Stored items
::::::::
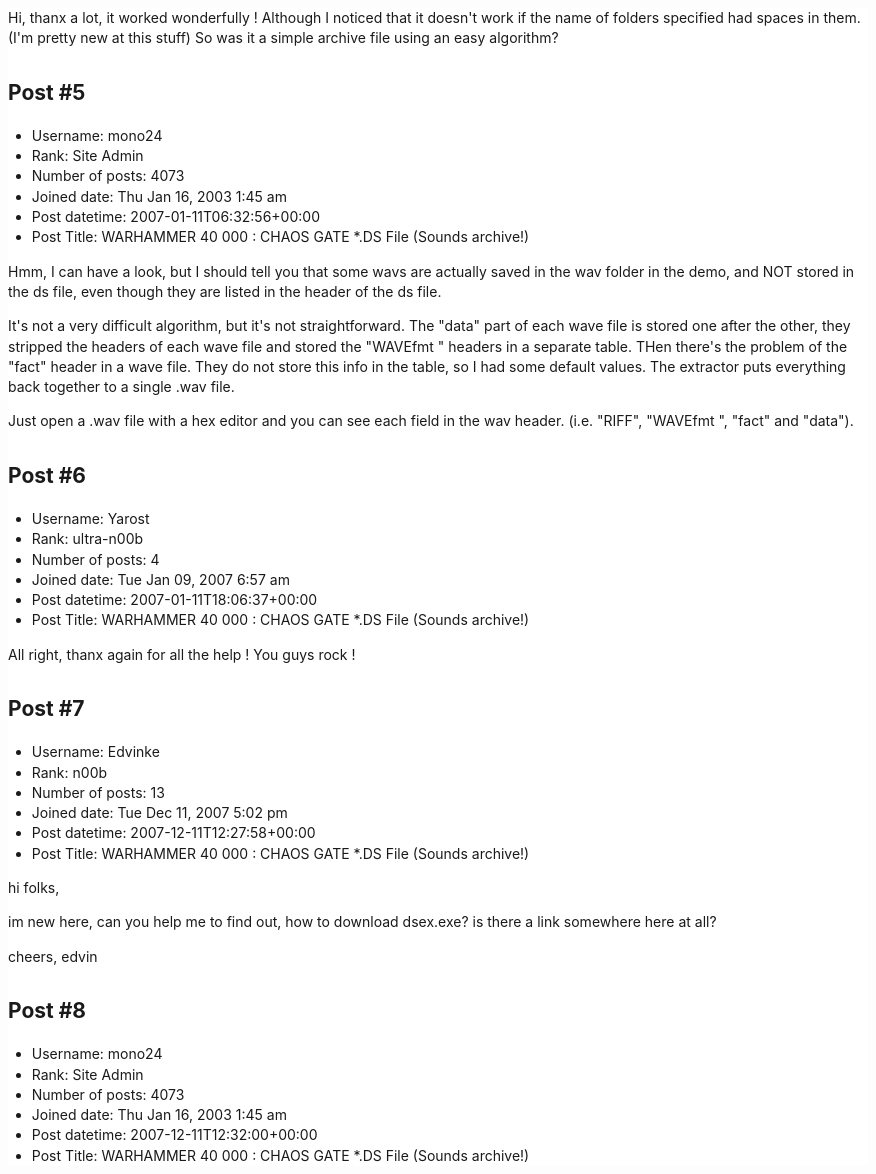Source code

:Hi,
thanx a lot, it worked wonderfully ! Although I noticed that it doesn't work if the name of folders specified had spaces in them.(I'm pretty new at this stuff) So was it a simple archive file using an easy algorithm?
## Post #5
- Username: mono24
- Rank: Site Admin
- Number of posts: 4073
- Joined date: Thu Jan 16, 2003 1:45 am
- Post datetime: 2007-01-11T06:32:56+00:00
- Post Title: WARHAMMER 40 000 : CHAOS GATE *.DS File (Sounds archive!)

Hmm, I can have a look, but I should tell you that some wavs are actually saved in the wav folder in the demo, and NOT stored in the ds file, even though they are listed in the header of the ds file. 

It's not a very difficult algorithm, but it's not straightforward. The "data" part of each wave file is stored one after the other, they stripped the headers of each wave file and stored the "WAVEfmt " headers in a separate table. THen there's the problem of the "fact" header in a wave file. They do not store this info in the table, so I had some default values. The extractor puts everything back together to a single .wav file. 

Just open a .wav file with a hex editor and you can see each field in the wav header. (i.e. "RIFF", "WAVEfmt ", "fact" and "data").
## Post #6
- Username: Yarost
- Rank: ultra-n00b
- Number of posts: 4
- Joined date: Tue Jan 09, 2007 6:57 am
- Post datetime: 2007-01-11T18:06:37+00:00
- Post Title: WARHAMMER 40 000 : CHAOS GATE *.DS File (Sounds archive!)

All right,
thanx again for all the help ! You guys rock !
## Post #7
- Username: Edvinke
- Rank: n00b
- Number of posts: 13
- Joined date: Tue Dec 11, 2007 5:02 pm
- Post datetime: 2007-12-11T12:27:58+00:00
- Post Title: WARHAMMER 40 000 : CHAOS GATE *.DS File (Sounds archive!)

hi folks,

im new here, can you help me to find out, how to download dsex.exe?
is there a link somewhere here at all?

cheers,
edvin
## Post #8
- Username: mono24
- Rank: Site Admin
- Number of posts: 4073
- Joined date: Thu Jan 16, 2003 1:45 am
- Post datetime: 2007-12-11T12:32:00+00:00
- Post Title: WARHAMMER 40 000 : CHAOS GATE *.DS File (Sounds archive!)
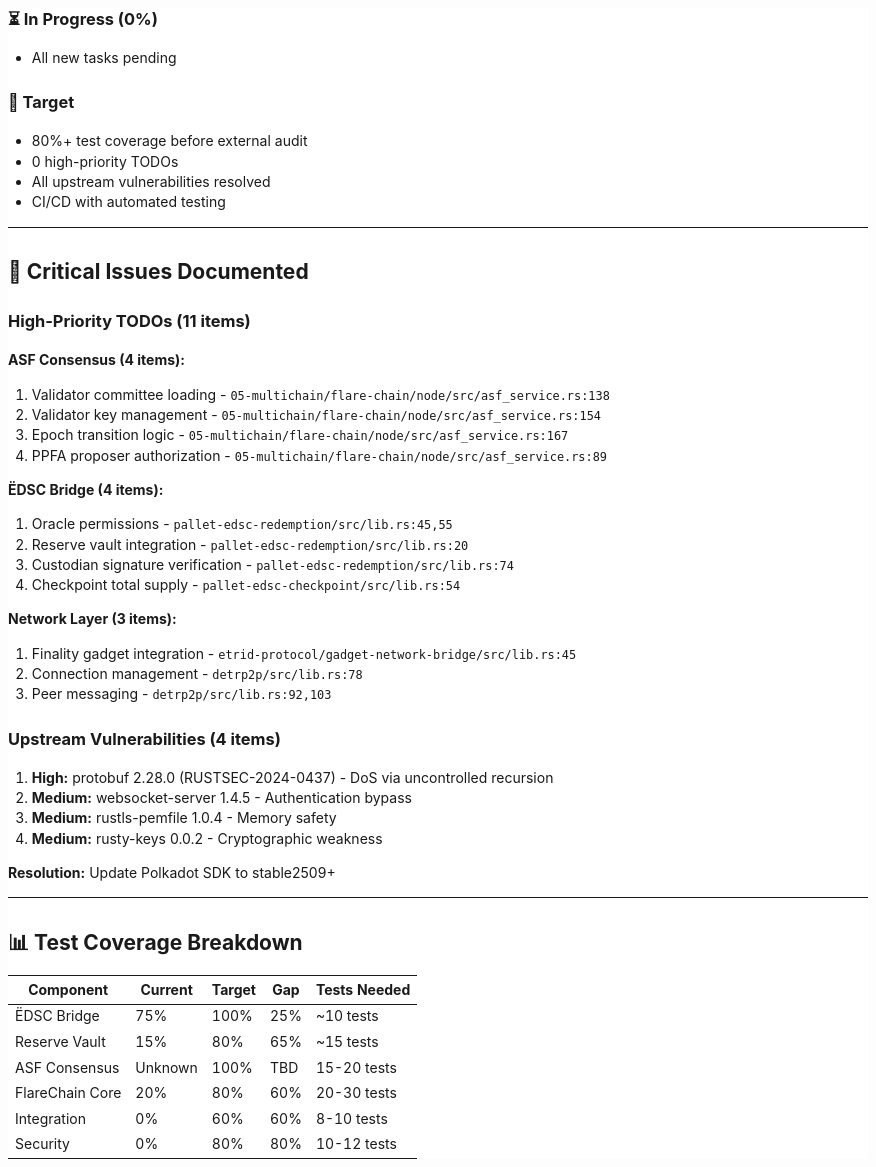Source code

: ### ⏳ In Progress (0%)
- All new tasks pending

### 🎯 Target
- 80%+ test coverage before external audit
- 0 high-priority TODOs
- All upstream vulnerabilities resolved
- CI/CD with automated testing

---

## 🔴 Critical Issues Documented

### High-Priority TODOs (11 items)

**ASF Consensus (4 items):**
1. Validator committee loading - `05-multichain/flare-chain/node/src/asf_service.rs:138`
2. Validator key management - `05-multichain/flare-chain/node/src/asf_service.rs:154`
3. Epoch transition logic - `05-multichain/flare-chain/node/src/asf_service.rs:167`
4. PPFA proposer authorization - `05-multichain/flare-chain/node/src/asf_service.rs:89`

**ËDSC Bridge (4 items):**
1. Oracle permissions - `pallet-edsc-redemption/src/lib.rs:45,55`
2. Reserve vault integration - `pallet-edsc-redemption/src/lib.rs:20`
3. Custodian signature verification - `pallet-edsc-redemption/src/lib.rs:74`
4. Checkpoint total supply - `pallet-edsc-checkpoint/src/lib.rs:54`

**Network Layer (3 items):**
1. Finality gadget integration - `etrid-protocol/gadget-network-bridge/src/lib.rs:45`
2. Connection management - `detrp2p/src/lib.rs:78`
3. Peer messaging - `detrp2p/src/lib.rs:92,103`

### Upstream Vulnerabilities (4 items)
1. **High:** protobuf 2.28.0 (RUSTSEC-2024-0437) - DoS via uncontrolled recursion
2. **Medium:** websocket-server 1.4.5 - Authentication bypass
3. **Medium:** rustls-pemfile 1.0.4 - Memory safety
4. **Medium:** rusty-keys 0.0.2 - Cryptographic weakness

**Resolution:** Update Polkadot SDK to stable2509+

---

## 📊 Test Coverage Breakdown

| Component | Current | Target | Gap | Tests Needed |
|-----------|---------|--------|-----|--------------|
| ËDSC Bridge | 75% | 100% | 25% | ~10 tests |
| Reserve Vault | 15% | 80% | 65% | ~15 tests |
| ASF Consensus | Unknown | 100% | TBD | 15-20 tests |
| FlareChain Core | 20% | 80% | 60% | 20-30 tests |
| Integration | 0% | 60% | 60% | 8-10 tests |
| Security | 0% | 80% | 80% | 10-12 tests |
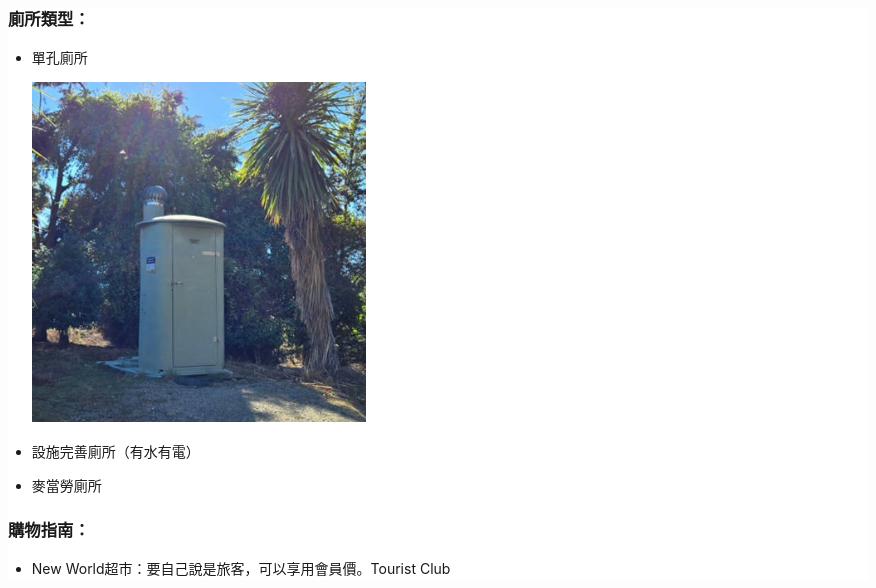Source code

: 
### **廁所類型：**
  - 單孔廁所

    <img src="toilet_1.jpg" width="40%"> 
  - 設施完善廁所（有水有電）
  - 麥當勞廁所

### **購物指南：**
  - New World超市：要自己說是旅客，可以享用會員價。Tourist Club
::::::::
◆ **Instructions for the task**:
Exactly the lines from the one holding "10-12 tests |" through the last line of the entries, both included, are to be duplicated; leave the pictures out.

◆ **Task response**:
| Security | 0% | 80% | 80% | 10-12 tests |
Source code

: 
### **廁所類型：**
  - 單孔廁所

    <img src="toilet_1.jpg" width="40%"> 
  - 設施完善廁所（有水有電）
  - 麥當勞廁所

### **購物指南：**
  - New World超市：要自己說是旅客，可以享用會員價。Tourist Club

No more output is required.